### Instructions to follow
Write out word for word every line between the one holding "Крем, лосьон" and the one holding "сити, имеет штат из более чем 2000", inclusive, skipping the pictures.

### Information provided
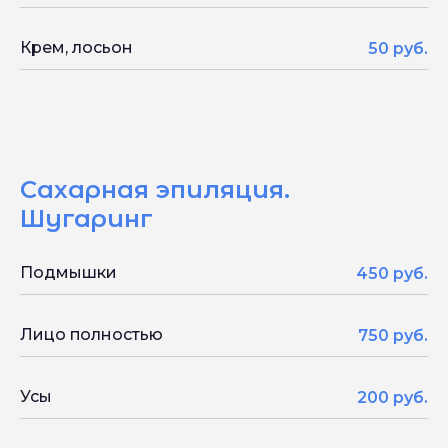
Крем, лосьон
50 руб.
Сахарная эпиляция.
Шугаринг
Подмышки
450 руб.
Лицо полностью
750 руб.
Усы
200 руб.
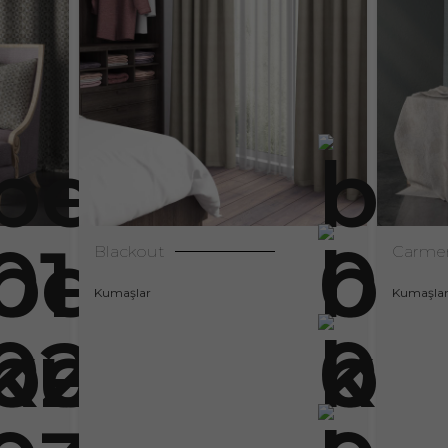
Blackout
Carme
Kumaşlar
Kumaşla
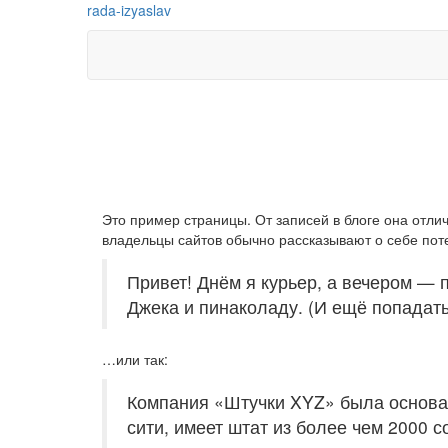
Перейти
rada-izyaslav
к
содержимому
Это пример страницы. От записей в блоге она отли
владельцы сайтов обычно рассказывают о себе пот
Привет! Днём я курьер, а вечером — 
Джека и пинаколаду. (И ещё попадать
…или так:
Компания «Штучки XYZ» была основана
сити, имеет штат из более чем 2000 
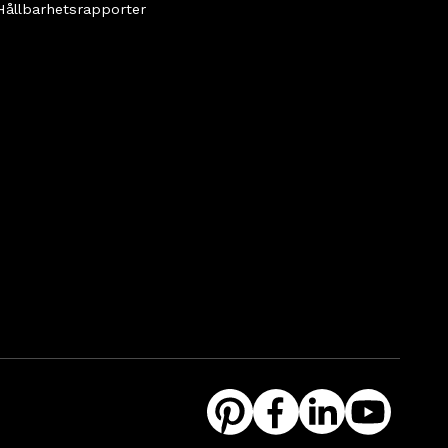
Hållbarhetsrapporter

...

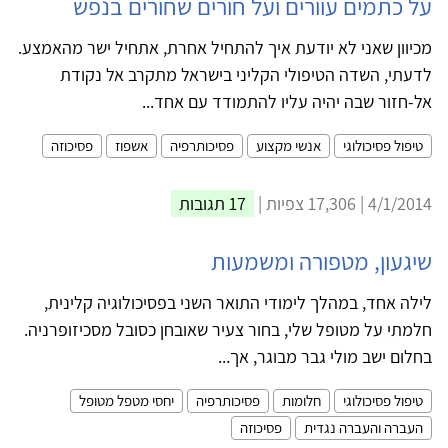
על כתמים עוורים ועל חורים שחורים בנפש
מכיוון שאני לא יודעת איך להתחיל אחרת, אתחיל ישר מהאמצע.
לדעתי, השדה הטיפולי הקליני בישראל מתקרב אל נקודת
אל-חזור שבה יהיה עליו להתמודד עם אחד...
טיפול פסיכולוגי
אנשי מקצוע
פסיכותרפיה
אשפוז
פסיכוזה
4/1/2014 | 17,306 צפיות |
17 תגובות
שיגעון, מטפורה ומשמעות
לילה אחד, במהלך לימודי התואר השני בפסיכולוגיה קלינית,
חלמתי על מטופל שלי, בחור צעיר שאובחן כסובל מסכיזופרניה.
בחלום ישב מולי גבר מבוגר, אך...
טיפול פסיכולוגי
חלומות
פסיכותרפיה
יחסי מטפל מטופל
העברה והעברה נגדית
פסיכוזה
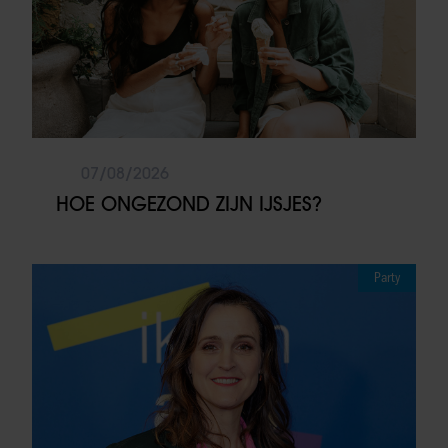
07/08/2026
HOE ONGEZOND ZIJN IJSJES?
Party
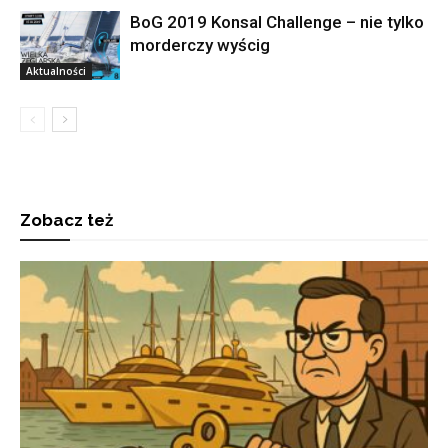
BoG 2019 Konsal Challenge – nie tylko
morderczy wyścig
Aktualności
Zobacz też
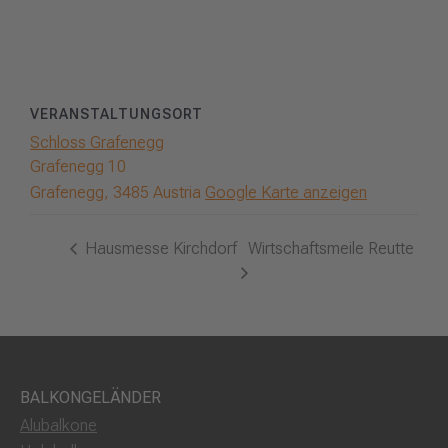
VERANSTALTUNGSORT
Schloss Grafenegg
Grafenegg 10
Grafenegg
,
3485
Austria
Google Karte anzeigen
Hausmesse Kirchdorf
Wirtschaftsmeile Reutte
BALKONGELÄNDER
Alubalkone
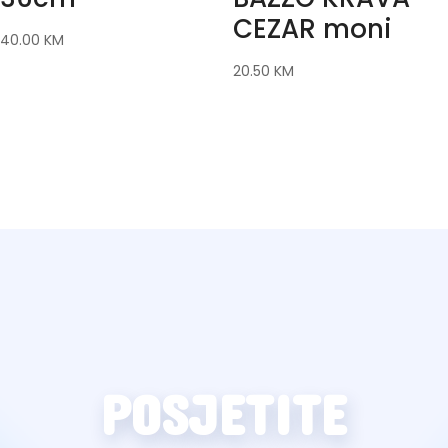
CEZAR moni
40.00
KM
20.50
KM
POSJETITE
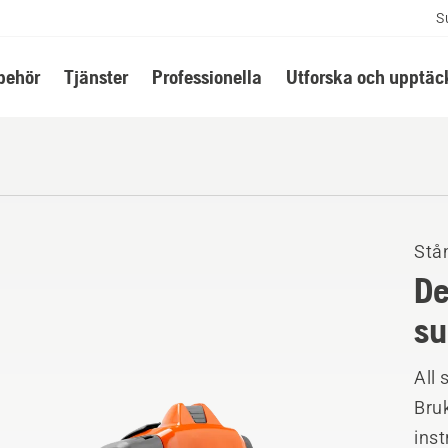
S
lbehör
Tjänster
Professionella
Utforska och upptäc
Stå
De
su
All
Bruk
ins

### Exercise solution
Крем, лосьон
50 руб.
Сахарная эпиляция.
Шугаринг
Подмышки
450 руб.
Лицо полностью
750 руб.
Усы
200 руб.
Blackout
Carme
Kumaşlar
Kumaşla
Перейти
rada-izyaslav
к
содержимому
Это пример страницы. От записей в блоге она отли
владельцы сайтов обычно рассказывают о себе пот
Привет! Днём я курьер, а вечером — 
Джека и пинаколаду. (И ещё попадать
…или так:
Компания «Штучки XYZ» была основана
сити, имеет штат из более чем 2000 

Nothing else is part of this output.